TASK DETAILS: Reproduce the lines below exactly, from the line with "scientific name: Acilepis gardneri" to the line with "genus: Smilax", including both.

MATERIAL TO PROCESS:
/---

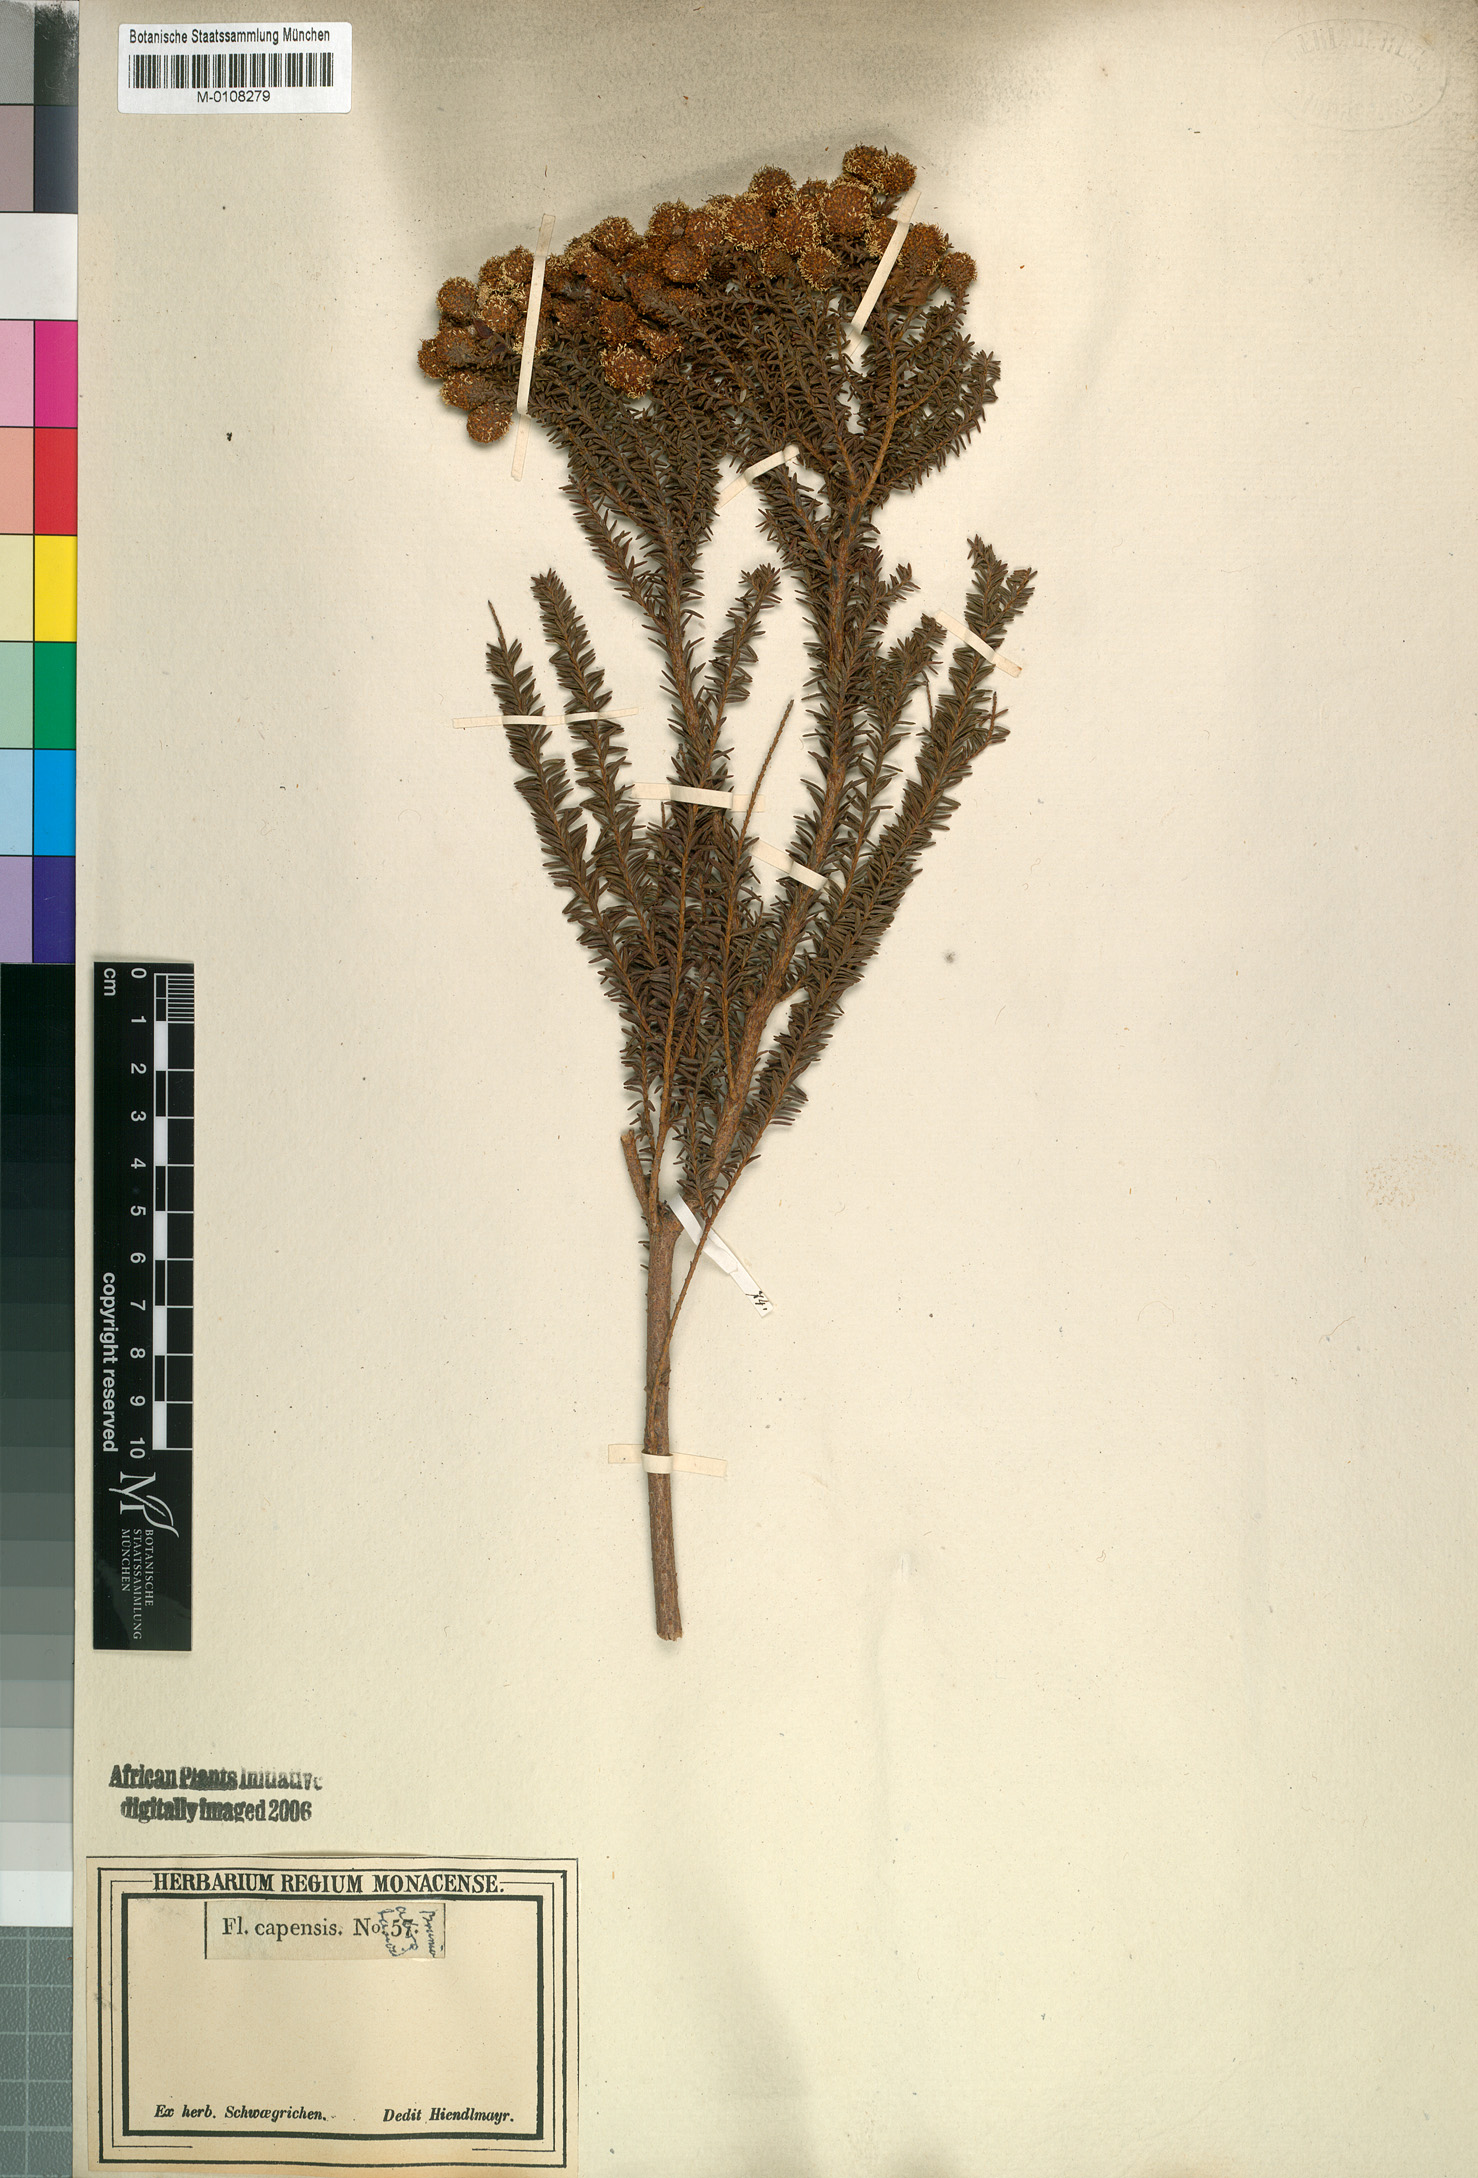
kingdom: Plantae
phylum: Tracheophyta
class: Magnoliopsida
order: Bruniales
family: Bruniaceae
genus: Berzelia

\---
/---

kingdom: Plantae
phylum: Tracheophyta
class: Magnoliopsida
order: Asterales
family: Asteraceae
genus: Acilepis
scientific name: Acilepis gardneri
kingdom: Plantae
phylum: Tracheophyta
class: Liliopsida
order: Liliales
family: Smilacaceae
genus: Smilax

\---

EXERCISE OUTPUT:
scientific name: Acilepis gardneri
kingdom: Plantae
phylum: Tracheophyta
class: Liliopsida
order: Liliales
family: Smilacaceae
genus: Smilax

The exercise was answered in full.